How would I pass real-ips to apache or any other backend server?   Can I fake real-ip with my virtual IP 10.x.x.x?  How would I go about testing all of this on a single FreeBSD machine?  I hope I am not completely off base, because no tutors I read don’t even mention something like this, ether because it’s not possible or they figure it should be common knowledge.

***** https://techknight.eu/2015/08/13/let-nginx-reverse-proxy-pass-real-ips-to-apache/

https://www.knthost.com/nginx/nginx-reverse-proxy-setup-freebsd
http://linoxide.com/linux-how-to/install-nginx-reverse-proxy-apache-freebsd-10-2/
http://docplayer.net/5955106-Running-nginx-as-reverse-proxy-server.html
http://www.howdididothat.info/2013/...che-for-all-domains-on-other-virtual-machine/
https://www.quora.com/Whats-the-difference-between-a-reverse-proxy-and-forward-proxy
http://selby.highfield-house.org.uk/?cat=9
http://kbeezie.com/apache-with-nginx/

Other than what’s here and at GIT, that’s just about all she wrote for FreeBSD


----------



## Tabs (Mar 6, 2017)

What I would do is have a single nginx facing the internet with your real IP and have that reverse proxy to your other jailed nginx instances using virtual hosts.

With regards to testing it on a single machine, if you have a single nginx with your real IP then you can just use the loopback adapter for your backend nginx and application servers.

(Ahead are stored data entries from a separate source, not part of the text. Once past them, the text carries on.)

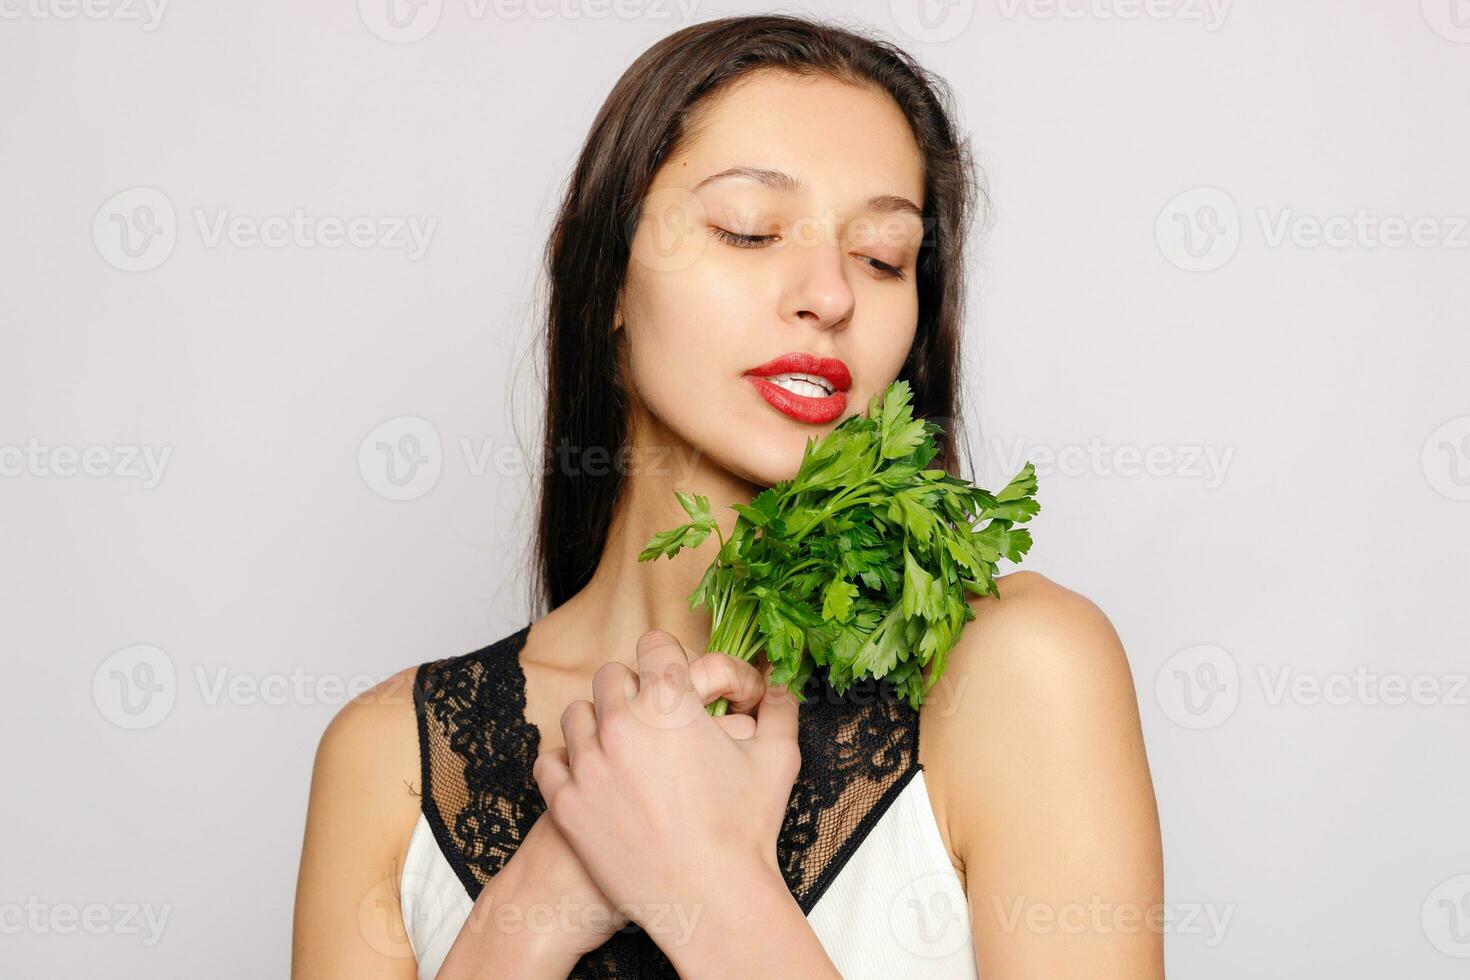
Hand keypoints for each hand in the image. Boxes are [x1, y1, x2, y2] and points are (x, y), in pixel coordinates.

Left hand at [442, 645, 775, 974]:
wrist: (711, 901)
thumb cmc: (746, 831)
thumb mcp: (778, 760)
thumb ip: (780, 710)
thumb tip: (778, 687)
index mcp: (671, 702)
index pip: (654, 644)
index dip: (667, 658)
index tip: (673, 679)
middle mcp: (622, 723)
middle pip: (611, 676)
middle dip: (632, 691)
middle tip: (653, 721)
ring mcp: (588, 763)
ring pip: (577, 715)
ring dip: (598, 725)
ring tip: (622, 750)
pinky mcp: (566, 803)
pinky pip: (549, 761)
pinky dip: (568, 764)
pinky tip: (592, 776)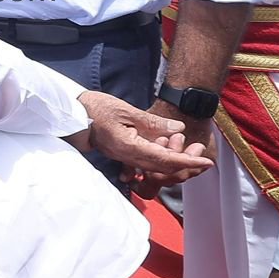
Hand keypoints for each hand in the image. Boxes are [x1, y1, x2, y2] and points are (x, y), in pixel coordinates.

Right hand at [76, 91, 211, 185]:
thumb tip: (178, 129)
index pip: (163, 159)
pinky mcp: (123, 155)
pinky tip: (169, 150)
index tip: (207, 163)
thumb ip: (152, 122)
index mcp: (128, 146)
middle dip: (185, 164)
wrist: (71, 113)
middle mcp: (126, 156)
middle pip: (162, 169)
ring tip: (189, 149)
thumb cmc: (95, 107)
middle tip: (202, 154)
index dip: (187, 162)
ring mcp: (124, 157)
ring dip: (175, 162)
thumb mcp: (126, 110)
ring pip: (156, 168)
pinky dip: (161, 160)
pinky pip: (146, 164)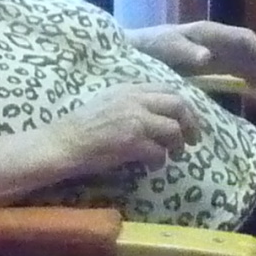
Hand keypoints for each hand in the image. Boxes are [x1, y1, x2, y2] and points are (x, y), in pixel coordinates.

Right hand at [47, 85, 200, 175]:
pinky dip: (160, 161)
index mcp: (129, 88)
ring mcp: (134, 120)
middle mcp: (134, 100)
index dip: (183, 106)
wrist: (62, 143)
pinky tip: (153, 166)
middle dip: (190, 124)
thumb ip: (132, 102)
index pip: (168, 89)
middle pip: (178, 105)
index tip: (187, 121)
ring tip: (175, 156)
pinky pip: (159, 152)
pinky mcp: (131, 141)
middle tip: (193, 140)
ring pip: (173, 129)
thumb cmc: (82, 126)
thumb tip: (158, 114)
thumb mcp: (109, 102)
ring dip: (178, 145)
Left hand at [130, 21, 255, 100]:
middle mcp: (216, 40)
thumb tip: (208, 56)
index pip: (242, 38)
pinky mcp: (210, 64)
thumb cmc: (150, 47)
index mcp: (208, 33)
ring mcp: (214, 51)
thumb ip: (186, 52)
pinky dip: (249, 78)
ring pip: (246, 60)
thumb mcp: (166, 48)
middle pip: (249, 49)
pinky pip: (236, 69)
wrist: (134, 51)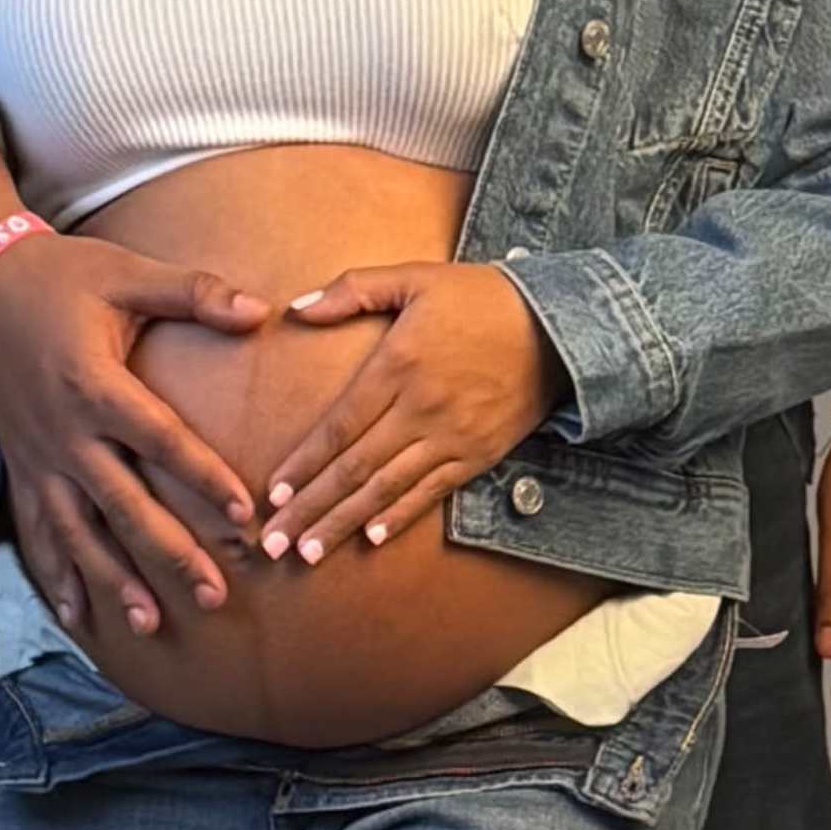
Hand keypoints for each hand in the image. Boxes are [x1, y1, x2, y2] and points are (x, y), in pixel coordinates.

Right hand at [0, 228, 273, 641]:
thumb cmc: (61, 277)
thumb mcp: (126, 274)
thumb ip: (194, 293)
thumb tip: (261, 311)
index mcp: (94, 383)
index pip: (159, 440)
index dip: (203, 477)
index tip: (243, 514)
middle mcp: (64, 431)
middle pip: (122, 504)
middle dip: (168, 554)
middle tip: (213, 595)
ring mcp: (38, 456)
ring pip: (78, 532)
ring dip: (113, 580)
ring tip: (150, 623)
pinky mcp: (20, 467)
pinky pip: (37, 531)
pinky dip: (56, 575)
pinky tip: (78, 616)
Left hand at [265, 262, 562, 557]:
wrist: (557, 326)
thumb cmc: (480, 297)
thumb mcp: (414, 277)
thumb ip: (352, 289)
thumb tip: (297, 309)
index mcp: (397, 366)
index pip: (339, 426)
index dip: (303, 464)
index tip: (273, 493)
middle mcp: (420, 409)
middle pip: (354, 469)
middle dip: (310, 509)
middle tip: (272, 543)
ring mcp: (451, 437)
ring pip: (387, 489)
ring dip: (344, 524)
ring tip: (309, 553)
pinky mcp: (477, 455)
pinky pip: (431, 493)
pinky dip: (400, 517)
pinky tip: (371, 539)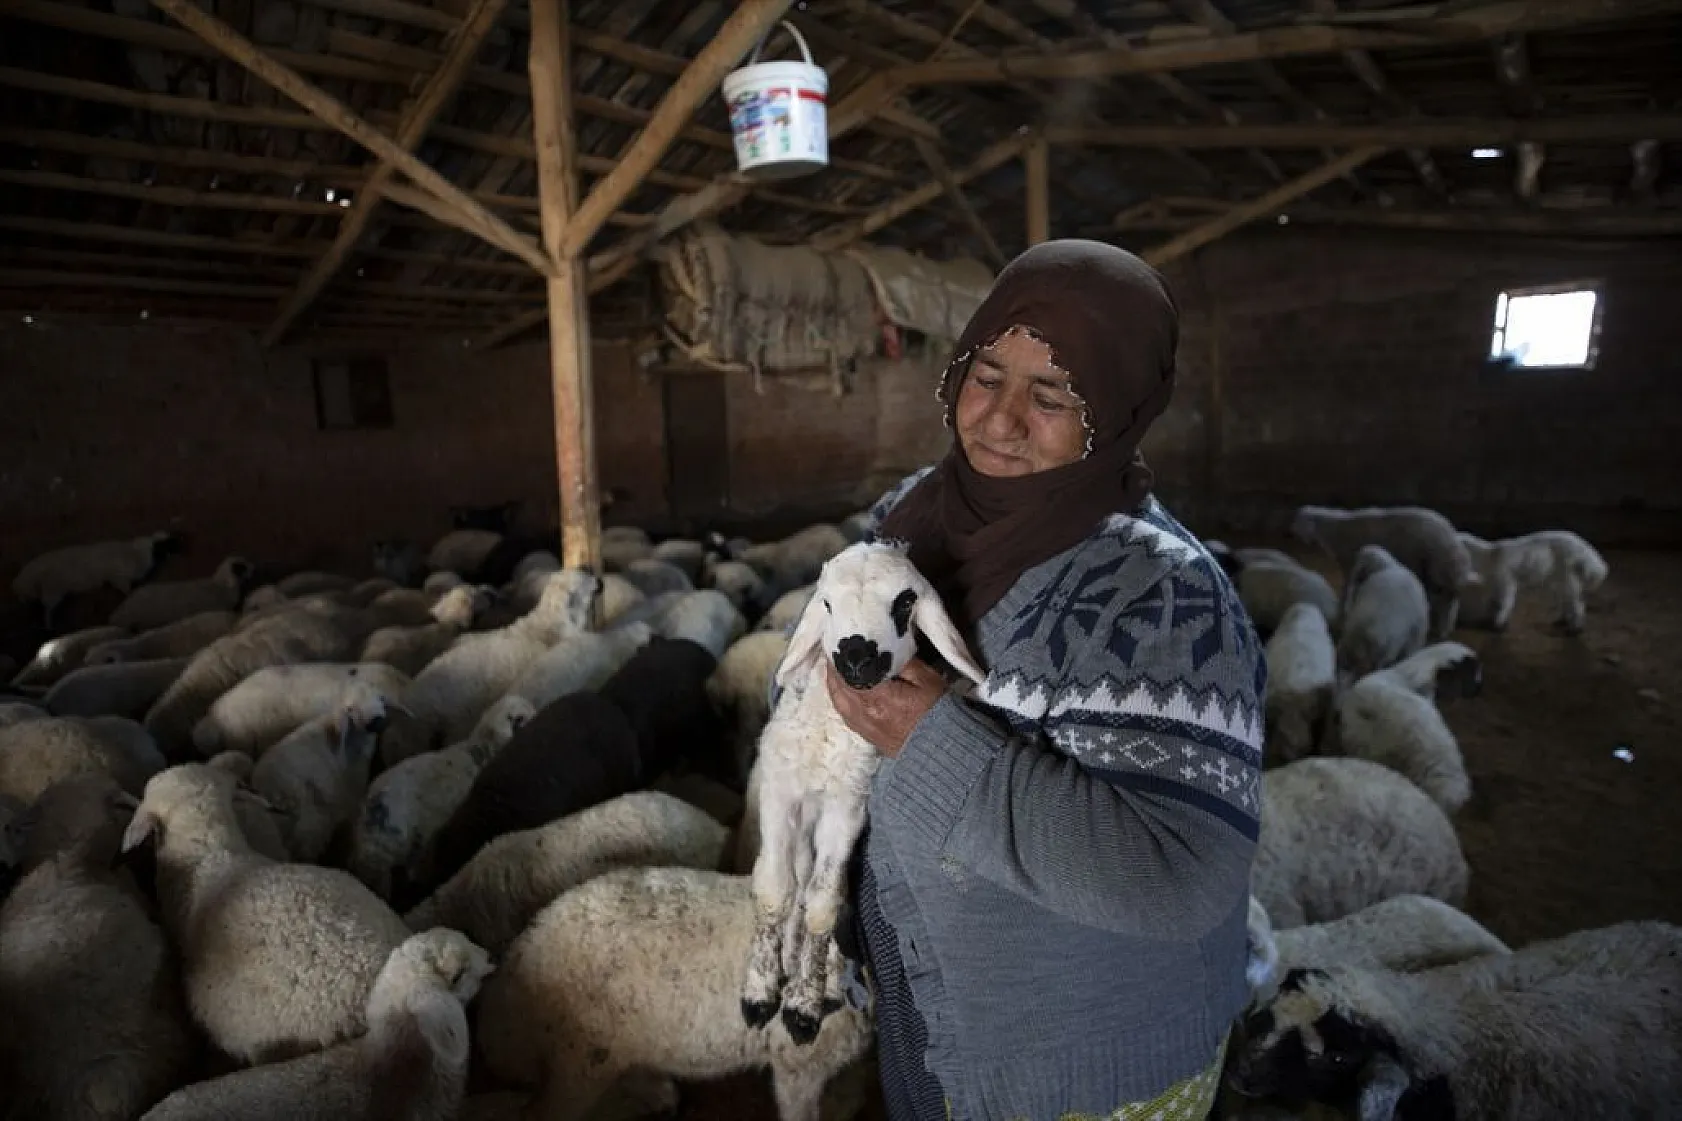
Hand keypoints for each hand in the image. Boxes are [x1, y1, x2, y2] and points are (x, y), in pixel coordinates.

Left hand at [825, 657, 946, 758]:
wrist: (942, 749)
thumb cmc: (937, 712)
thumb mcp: (926, 678)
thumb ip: (902, 661)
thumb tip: (882, 649)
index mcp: (876, 696)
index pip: (847, 670)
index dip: (841, 655)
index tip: (841, 640)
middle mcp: (863, 713)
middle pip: (837, 685)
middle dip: (835, 667)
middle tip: (837, 651)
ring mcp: (862, 726)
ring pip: (837, 700)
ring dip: (834, 682)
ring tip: (837, 667)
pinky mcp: (866, 735)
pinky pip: (844, 713)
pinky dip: (839, 697)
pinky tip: (844, 689)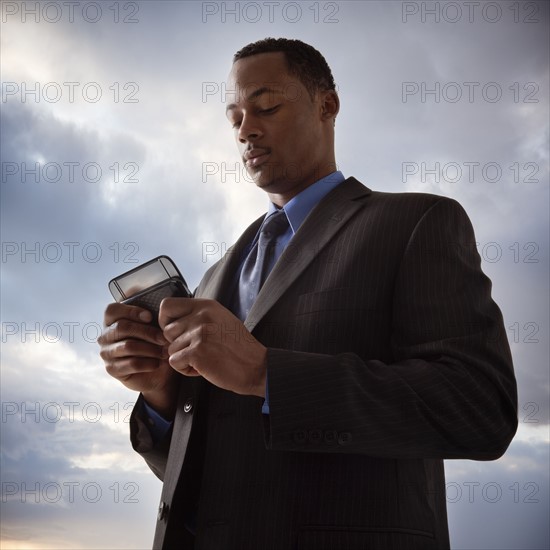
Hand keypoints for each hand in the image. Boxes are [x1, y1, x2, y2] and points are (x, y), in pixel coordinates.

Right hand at [97, 303, 178, 417]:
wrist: (156, 373)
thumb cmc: (155, 344)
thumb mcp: (155, 328)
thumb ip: (153, 317)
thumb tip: (159, 309)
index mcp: (112, 321)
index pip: (112, 310)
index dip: (131, 311)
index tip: (150, 317)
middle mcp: (105, 336)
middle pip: (122, 327)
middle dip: (147, 332)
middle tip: (164, 338)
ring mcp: (106, 353)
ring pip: (128, 346)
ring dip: (150, 349)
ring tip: (165, 352)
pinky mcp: (112, 369)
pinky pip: (131, 363)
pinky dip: (148, 363)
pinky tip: (158, 363)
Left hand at [159, 298, 266, 397]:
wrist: (256, 366)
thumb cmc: (239, 347)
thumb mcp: (220, 319)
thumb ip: (198, 316)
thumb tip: (171, 321)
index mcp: (206, 306)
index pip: (167, 305)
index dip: (165, 321)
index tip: (176, 332)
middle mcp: (202, 316)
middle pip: (167, 330)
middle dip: (177, 344)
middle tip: (197, 350)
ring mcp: (199, 333)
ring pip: (170, 348)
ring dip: (183, 358)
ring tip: (204, 359)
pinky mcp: (197, 352)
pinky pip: (174, 362)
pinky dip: (185, 369)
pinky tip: (202, 368)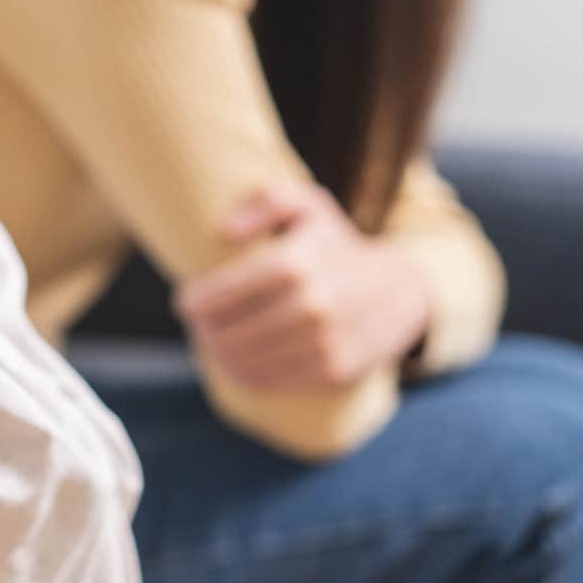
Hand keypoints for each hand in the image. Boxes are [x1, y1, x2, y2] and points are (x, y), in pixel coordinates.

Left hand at [175, 181, 430, 388]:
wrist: (399, 291)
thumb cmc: (335, 245)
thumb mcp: (308, 205)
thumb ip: (266, 201)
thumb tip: (226, 231)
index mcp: (297, 262)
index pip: (221, 293)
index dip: (193, 303)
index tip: (183, 303)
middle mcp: (312, 304)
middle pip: (227, 333)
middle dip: (203, 332)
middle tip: (197, 327)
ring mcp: (325, 341)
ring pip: (244, 362)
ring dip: (218, 357)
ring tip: (212, 345)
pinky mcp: (333, 370)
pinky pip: (270, 381)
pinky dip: (244, 376)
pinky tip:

Hope that helps, I'm not too clear on the question to be honest


----------



## max21 (Mar 6, 2017)

Exactly what I needed to hear.  I was trying to avoid facing the INTERNET with my IP and figure out how to do the loop-back thing.  i'm going to rent a cheap VPS and learn from there like everybody else.  Thanks a zillion Tabs@.  This is so interesting, I think I’ll try this first



Tabs said:


> What I would do is have a single nginx facing the internet with your real IP and have that reverse proxy to your other jailed nginx instances using virtual hosts.


----------